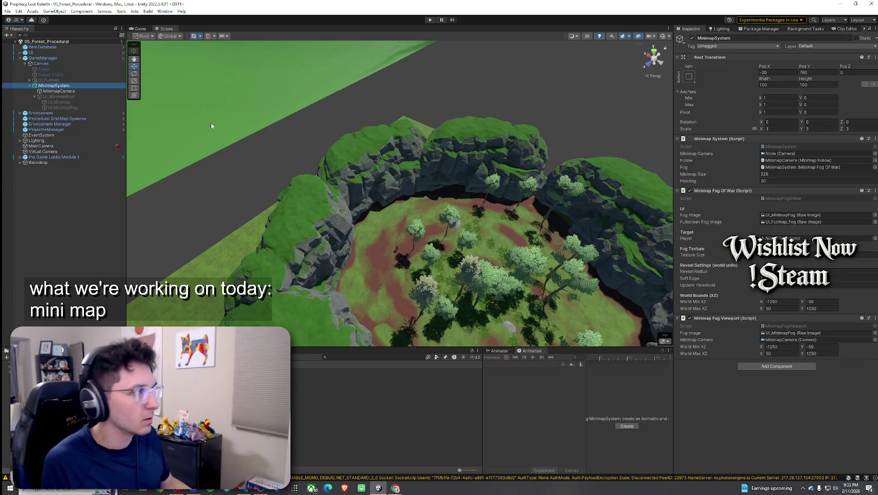
click(89, 91)
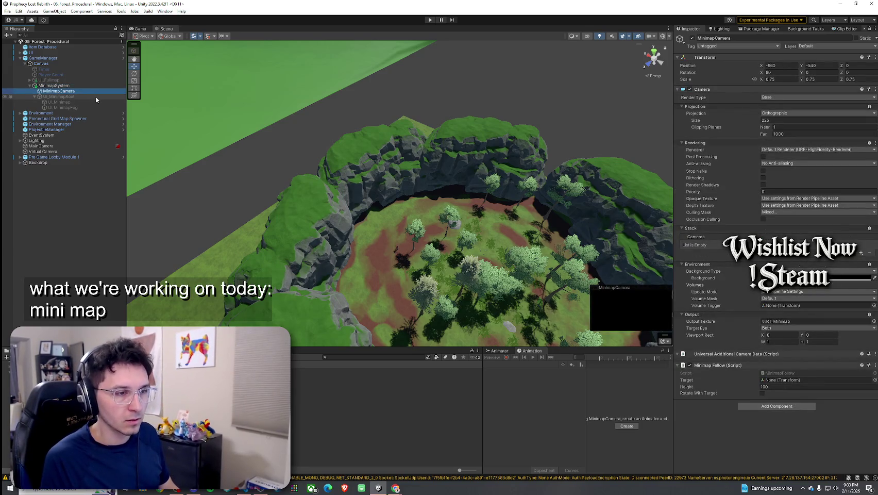
key(Down)
key(Down)
key(Down)
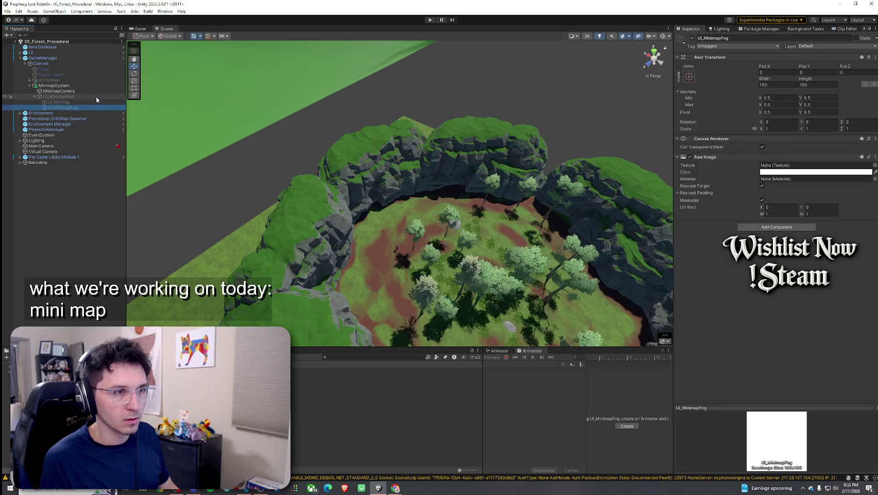
key(Up)
key(Up)
key(Up)
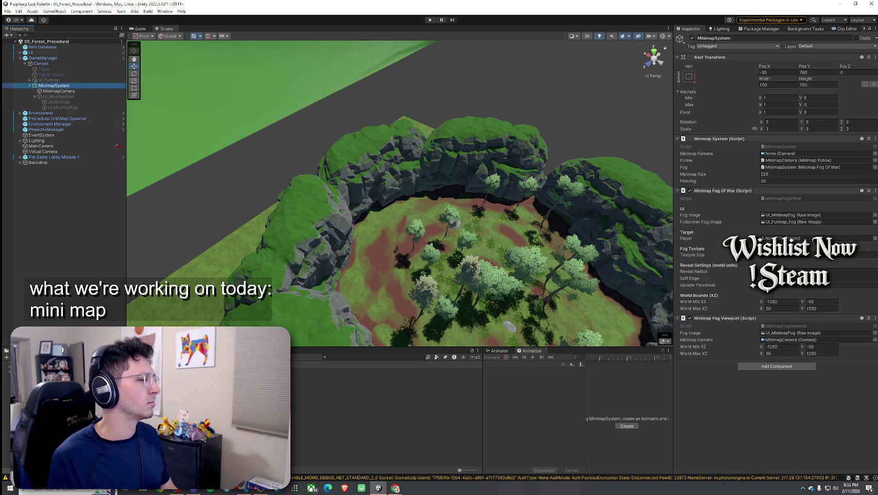
click(309, 371)
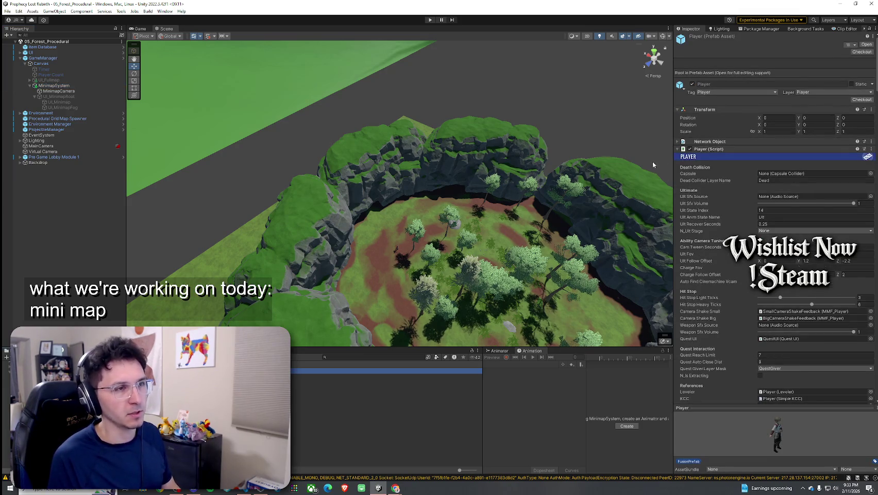
click(701, 149)
click(678, 255)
──────────
## [Problem to work on]
Return each line of the material exactly as written; exclude the pictures.

## [Answer below]
click(89, 91)
key(Down)
key(Down)
key(Down)
key(Up)
key(Up)
key(Up)
click(309, 371)
click(701, 149)
click(678, 255)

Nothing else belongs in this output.